他想找到姐姐,紧紧抱着她,不让他走,告诉她,他不要她那么做,他可以不要眼睛……
他是如此自责。
可是……却发生了那样的事。
又是他错了。
可是,他现在是在哪里?周围安静的就连自己的呼吸都听得一清二楚,空旷的感觉……
“姐……”再次呼唤得不到回答的子落开始着急起来,挣扎着想要起身,剧痛却令他不自主的再次倒下,撕心裂肺的感觉再次袭来……
“你醒了!?感觉怎么样?”突然有人推开门,急促的走过来,脚步声由远而近。
“你是谁?我姐呢?”子落苍白的脸上满是对痛苦的隐忍,脖颈上的青筋一条条突起,像是蜿蜒的伤疤……
“我……”童震霖伸出手撩过他被因为汗水浸湿而紧贴在脸上的发丝。
突然手僵住了。
他望向子落的眼睛。
那种期盼,那种焦急,那种无助的表情,令他的心狠狠的疼。
这个缺少太多爱的孩子。
这个本不应该出生却让他心疼的孩子。
他静静的抚过他苍白的唇瓣,望着他空洞无神的大眼,红了眼眶。
“小落……”
“你是谁?”
“我是爸爸……”
“爸爸……不,不!我姐呢?我姐呢?姐姐……姐……”子落挣扎着要起身。
他要离开这里,离开这个让他呼吸间感到陌生的地方,还有这个说着莫名奇妙的话的人,他要找姐姐…姐姐肯定很担心吧,一定会担心的,他得回家,得赶快回家!

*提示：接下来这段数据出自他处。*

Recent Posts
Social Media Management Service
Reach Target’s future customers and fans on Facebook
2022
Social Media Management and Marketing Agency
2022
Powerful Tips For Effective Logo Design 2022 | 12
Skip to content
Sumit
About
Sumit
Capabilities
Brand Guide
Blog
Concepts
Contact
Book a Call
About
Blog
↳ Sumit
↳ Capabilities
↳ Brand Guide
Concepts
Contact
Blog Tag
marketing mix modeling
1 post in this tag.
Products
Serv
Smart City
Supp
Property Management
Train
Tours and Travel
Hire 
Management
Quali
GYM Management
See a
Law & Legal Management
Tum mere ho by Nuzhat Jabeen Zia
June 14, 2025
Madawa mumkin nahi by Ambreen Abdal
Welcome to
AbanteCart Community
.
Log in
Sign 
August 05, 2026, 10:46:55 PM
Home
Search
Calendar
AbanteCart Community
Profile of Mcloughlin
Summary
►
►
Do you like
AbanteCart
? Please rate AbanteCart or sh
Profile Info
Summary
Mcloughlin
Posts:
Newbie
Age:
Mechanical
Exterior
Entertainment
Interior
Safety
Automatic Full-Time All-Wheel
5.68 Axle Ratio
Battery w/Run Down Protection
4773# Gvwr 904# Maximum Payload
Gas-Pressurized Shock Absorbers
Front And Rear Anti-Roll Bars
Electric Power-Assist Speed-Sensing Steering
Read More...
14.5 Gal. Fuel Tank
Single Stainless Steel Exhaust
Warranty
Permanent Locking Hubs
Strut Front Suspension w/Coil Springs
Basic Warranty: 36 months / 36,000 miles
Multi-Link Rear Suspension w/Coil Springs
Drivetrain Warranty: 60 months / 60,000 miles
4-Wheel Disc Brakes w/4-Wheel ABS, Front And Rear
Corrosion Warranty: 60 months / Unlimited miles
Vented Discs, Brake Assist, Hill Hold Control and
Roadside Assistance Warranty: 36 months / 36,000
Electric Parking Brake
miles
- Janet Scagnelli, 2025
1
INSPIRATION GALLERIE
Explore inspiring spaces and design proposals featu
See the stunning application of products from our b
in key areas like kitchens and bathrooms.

“别、别乱动……”手臂上的针管因为被拉扯而从血管内拔出,溢出丝丝的鲜红。
“医生!医生!”童震霖边按住他过于激动的身子,边按下呼叫铃朝门外大声的呼叫。
一会儿,进来几个中国医生和护士,朝子落手里输进一剂药水。
渐渐的,挣扎停了下来,子落缓缓的闭上眼睛睡去。
“别担心,我们只是给他输了镇静剂。”
“景明,谢谢你。”望着终于安静下来的子落,童震霖深深的叹口气。
“老朋友,说什么谢谢呢!”陈医师微笑着拍拍他的肩膀,随即走出病房。
陈景明是纽约非常具有权威性的医师,精于各种大小手术,许多病人因为他的名声特地求医于他。望望床上安静的子落,再看看老友离去的背影,童震霖终于松了口气的笑笑。